Where an entry contains an image, leave the image out; restate everything else exactly.

_SUPPLIED DATA_
*** Begin section ***

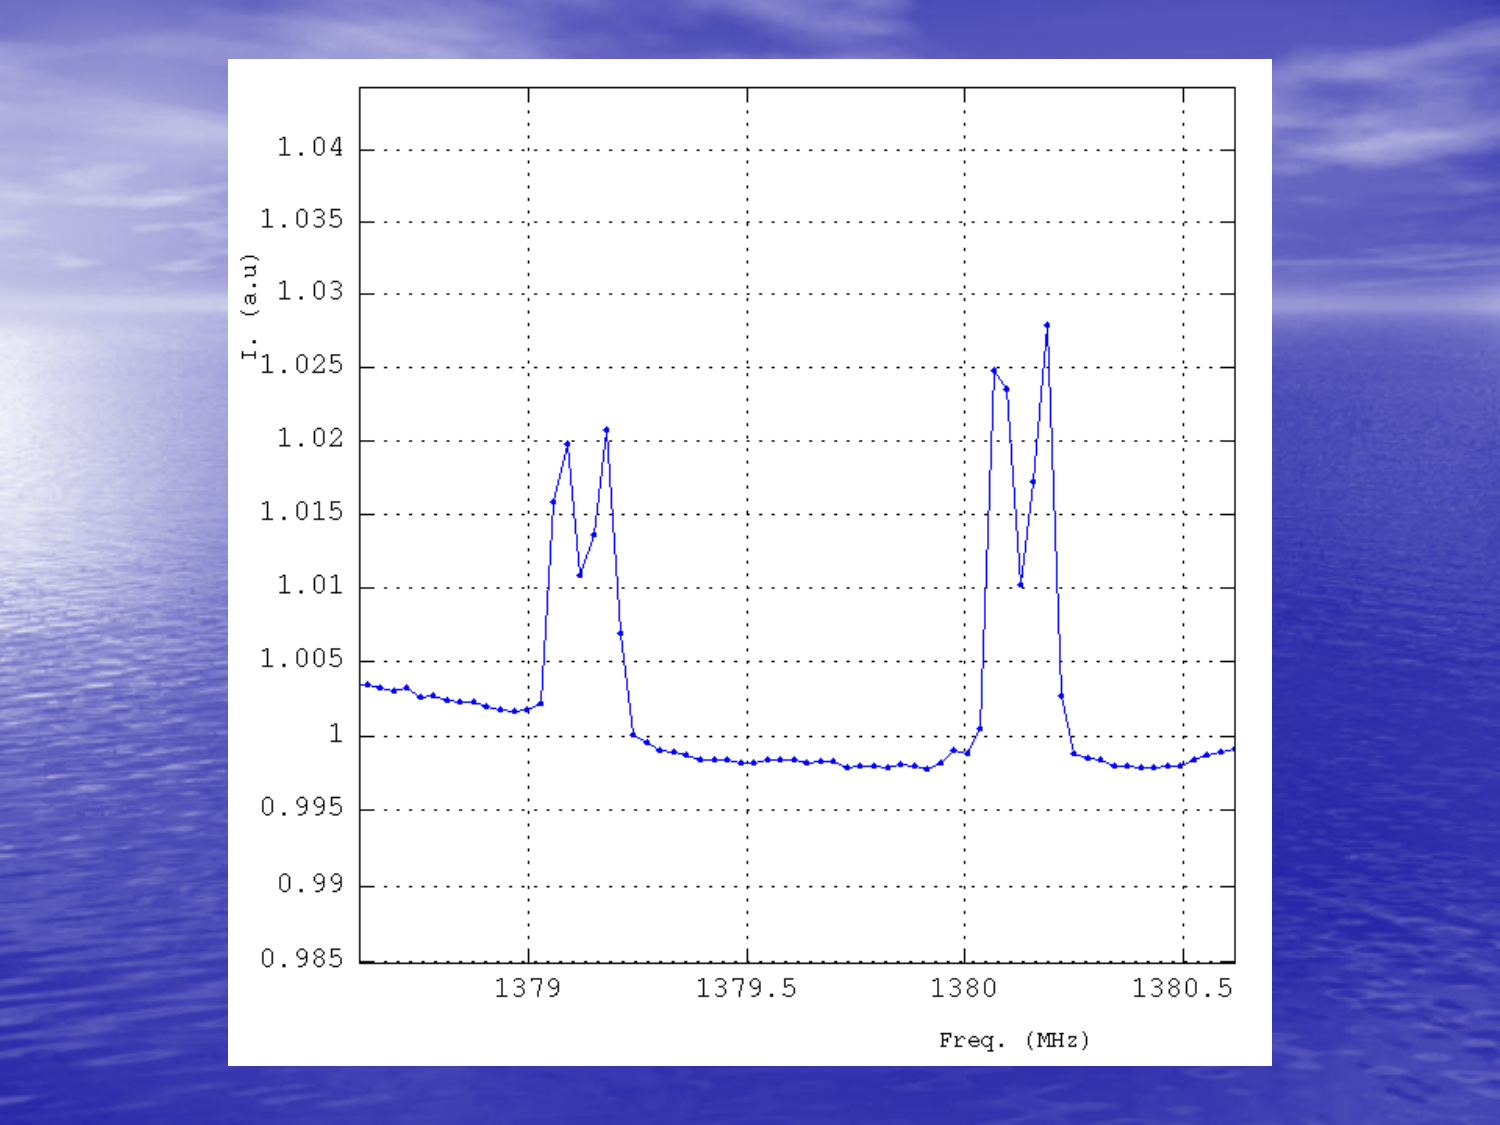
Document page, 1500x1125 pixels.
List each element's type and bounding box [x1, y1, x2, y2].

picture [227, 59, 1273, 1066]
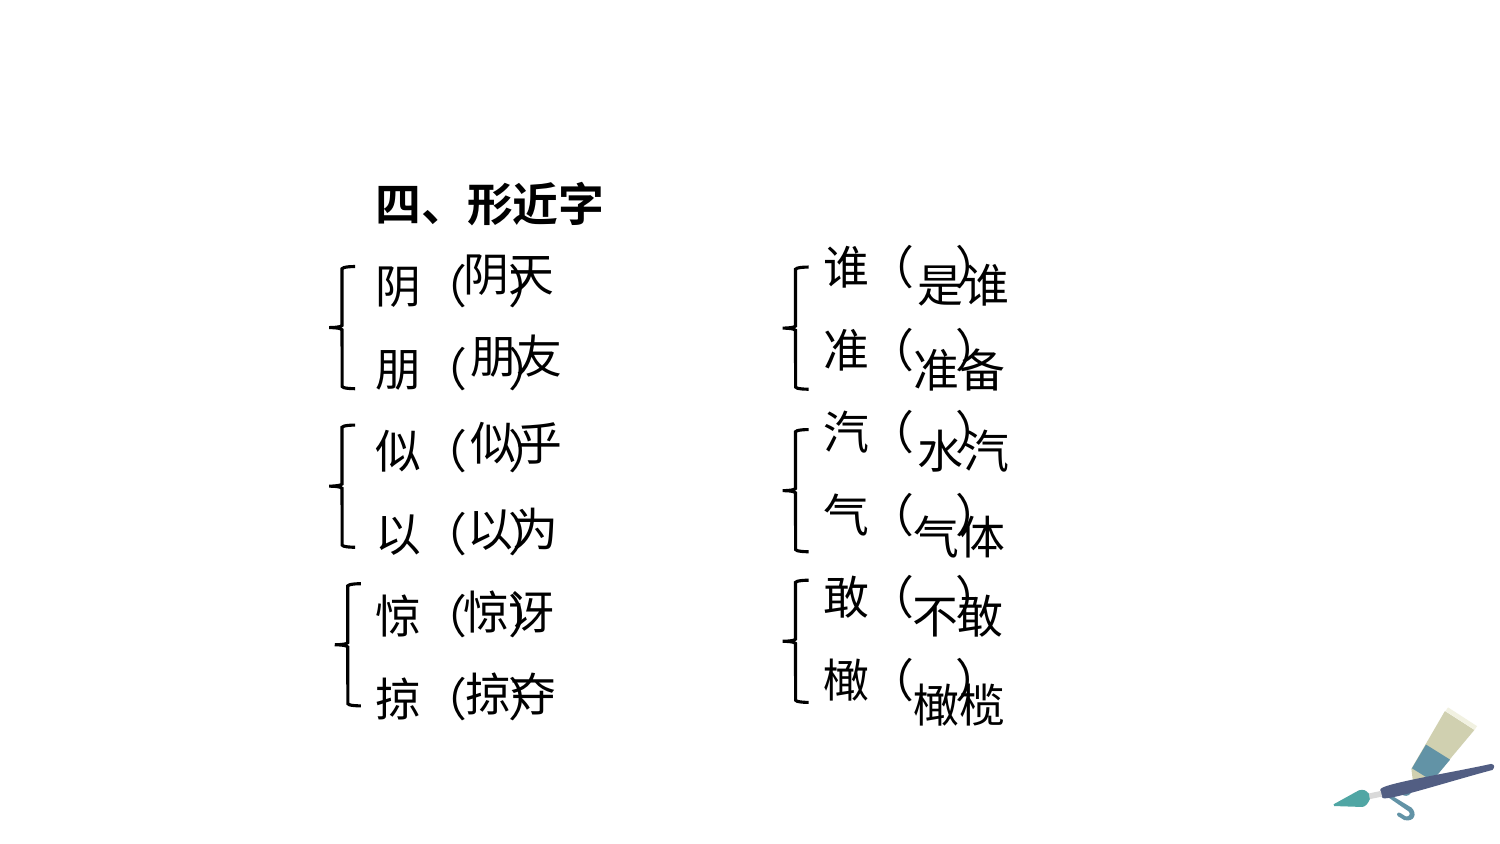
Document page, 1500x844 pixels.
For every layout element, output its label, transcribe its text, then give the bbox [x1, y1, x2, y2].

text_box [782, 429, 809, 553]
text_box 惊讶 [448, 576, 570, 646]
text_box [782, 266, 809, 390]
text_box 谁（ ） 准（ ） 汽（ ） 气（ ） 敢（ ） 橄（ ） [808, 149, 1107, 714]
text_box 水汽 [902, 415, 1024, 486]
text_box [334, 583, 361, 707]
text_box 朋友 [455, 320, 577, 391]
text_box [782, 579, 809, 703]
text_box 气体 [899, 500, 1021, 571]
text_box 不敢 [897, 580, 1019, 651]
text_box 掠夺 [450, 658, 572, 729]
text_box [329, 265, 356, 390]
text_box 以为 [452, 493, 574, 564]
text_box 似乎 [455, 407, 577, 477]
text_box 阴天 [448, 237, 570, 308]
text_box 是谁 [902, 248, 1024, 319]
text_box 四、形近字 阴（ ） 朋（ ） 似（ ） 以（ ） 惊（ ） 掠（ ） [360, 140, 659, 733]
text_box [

*** End section ***

_RESPONSE AREA_
Document page, 1500x1125 pixels.
List each element's type and bounding box [x1, y1, x2, y2].

picture [227, 59, 1273, 1066]
Document page, 1500x844 pixels.
For every layout element, output its label, transcribe its text, then give the bbox [x1, y1, x2, y2].

text_box [782, 429, 809, 553]
text_box 惊讶 [448, 576, 570, 646]
text_box [782, 266, 809, 390]
text_box 谁（ ） 准（ ） 汽（ ） 气（ ） 敢（ ） 橄（ ） [808, 149, 1107, 714]
text_box 水汽 [902, 415, 1024, 486]
text_box [334, 583, 361, 707]
text_box 朋友 [455, 320, 577, 391]
text_box [782, 579, 809, 703]
text_box 气体 [899, 500, 1021, 571]
text_box 不敢 [897, 580, 1019, 651]
text_box 掠夺 [450, 658, 572, 729]
text_box [329, 265, 356, 390]
text_box 以为 [452, 493, 574, 564]
text_box 似乎 [455, 407, 577, 477]
text_box 阴天 [448, 237, 570, 308]
text_box 是谁 [902, 248, 1024, 319]
text_box 四、形近字 阴（ ） 朋（ ） 似（ ） 以（ ） 惊（ ） 掠（ ） [360, 140, 659, 733]
text_box [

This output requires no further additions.